▸ **Work to complete**
Say how many lines of the listing below hold the word "Mark". Give only that number.

━━━ Data section ━━━

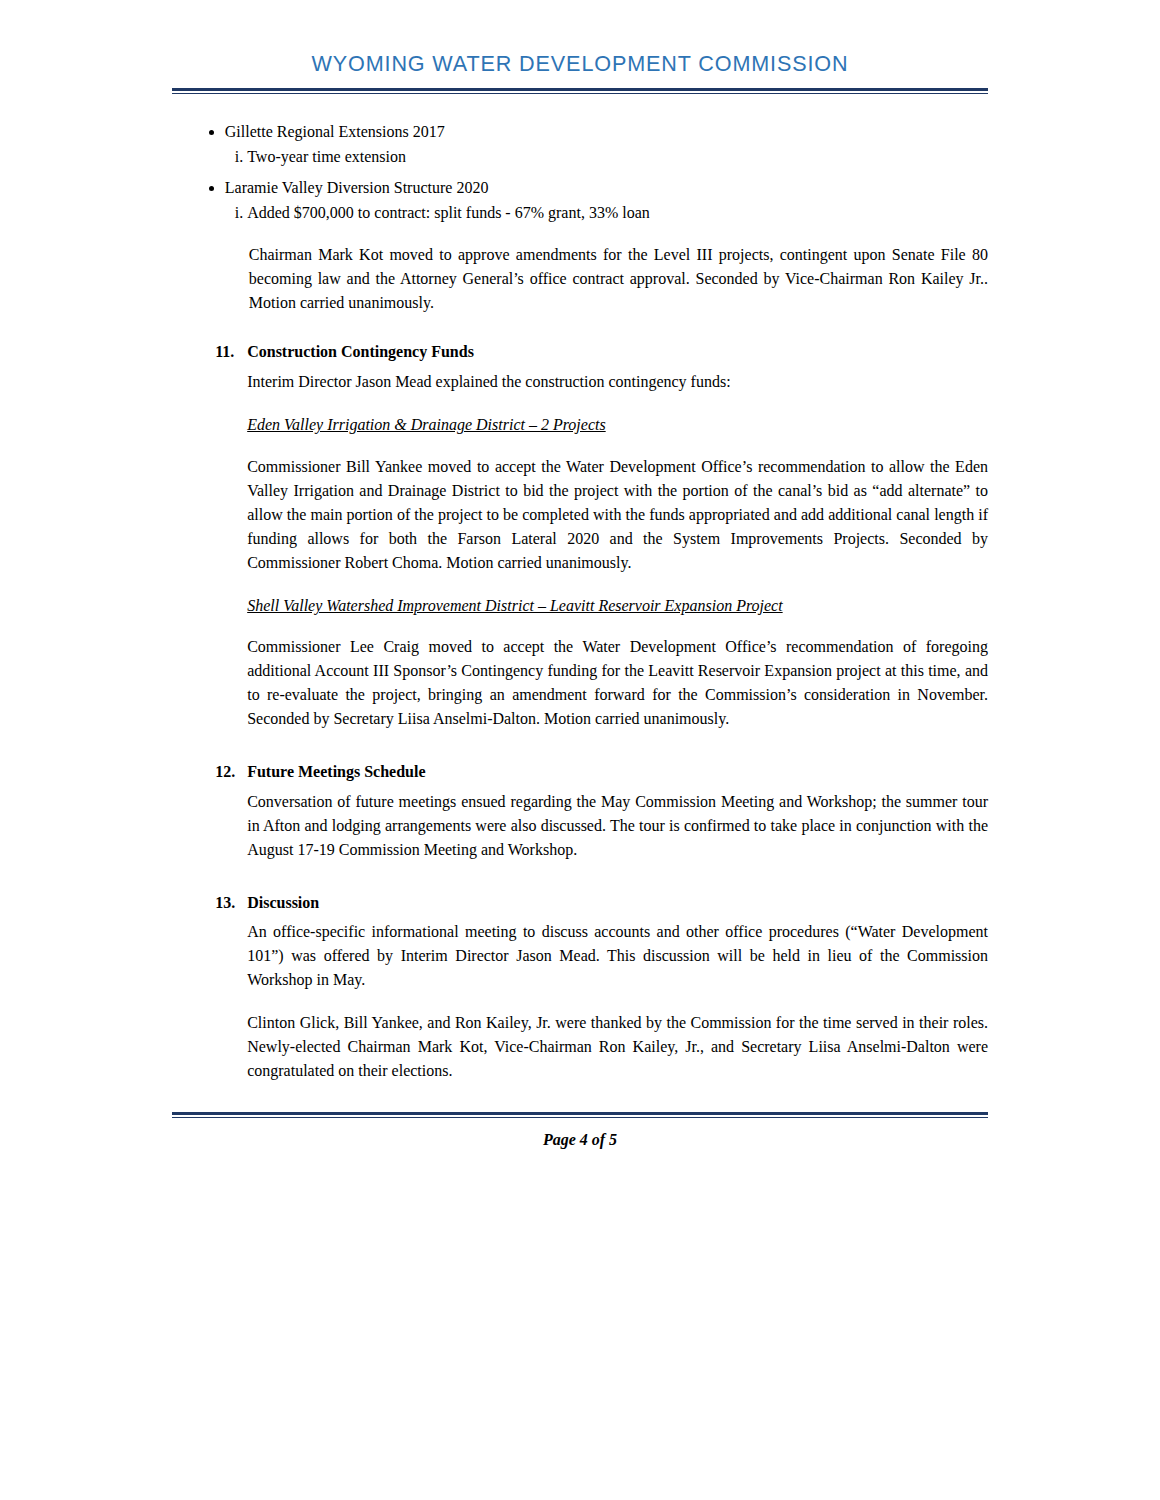WYOMING WATER DEVELOPMENT COMMISSION
Gillette Regional Extensions 2017
Two-year time extension
Laramie Valley Diversion Structure 2020
Added $700,000 to contract: split funds - 67% grant, 33% loan
Chairman Mark Kot moved to approve amendments for the Level III projects, contingent upon Senate File 80 becoming law and the Attorney General’s office contract approval. Seconded by Vice-Chairman Ron Kailey Jr.. Motion carried unanimously.
Construction Contingency Funds
Interim Director Jason Mead explained the construction contingency funds:
Eden Valley Irrigation & Drainage District – 2 Projects
Commissioner Bill Yankee moved to accept the Water Development Office’s recommendation to allow the Eden Valley Irrigation and Drainage District to bid the project with the portion of the canal’s bid as “add alternate” to allow the main portion of the project to be completed with the funds appropriated and add additional canal length if funding allows for both the Farson Lateral 2020 and the System Improvements Projects. Seconded by Commissioner Robert Choma. Motion carried unanimously.
Shell Valley Watershed Improvement District – Leavitt Reservoir Expansion Project
Commissioner Lee Craig moved to accept the Water Development Office’s recommendation of foregoing additional Account III Sponsor’s Contingency funding for the Leavitt Reservoir Expansion project at this time, and to re-evaluate the project, bringing an amendment forward for the Commission’s consideration in November. Seconded by Secretary Liisa Anselmi-Dalton. Motion carried unanimously.
Future Meetings Schedule
Conversation of future meetings ensued regarding the May Commission Meeting and Workshop; the summer tour in Afton and lodging arrangements were also discussed. The tour is confirmed to take place in conjunction with the August 17-19 Commission Meeting and Workshop.
Discussion
An office-specific informational meeting to discuss accounts and other office procedures (“Water Development 101”) was offered by Interim Director Jason Mead. This discussion will be held in lieu of the Commission Workshop in May.
Clinton Glick, Bill Yankee, and Ron Kailey, Jr. were thanked by the Commission for the time served in their roles. Newly-elected Chairman Mark Kot, Vice-Chairman Ron Kailey, Jr., and Secretary Liisa Anselmi-Dalton were congratulated on their elections.
Page 4 of 5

━━━

▸ **Solution for this exercise**
2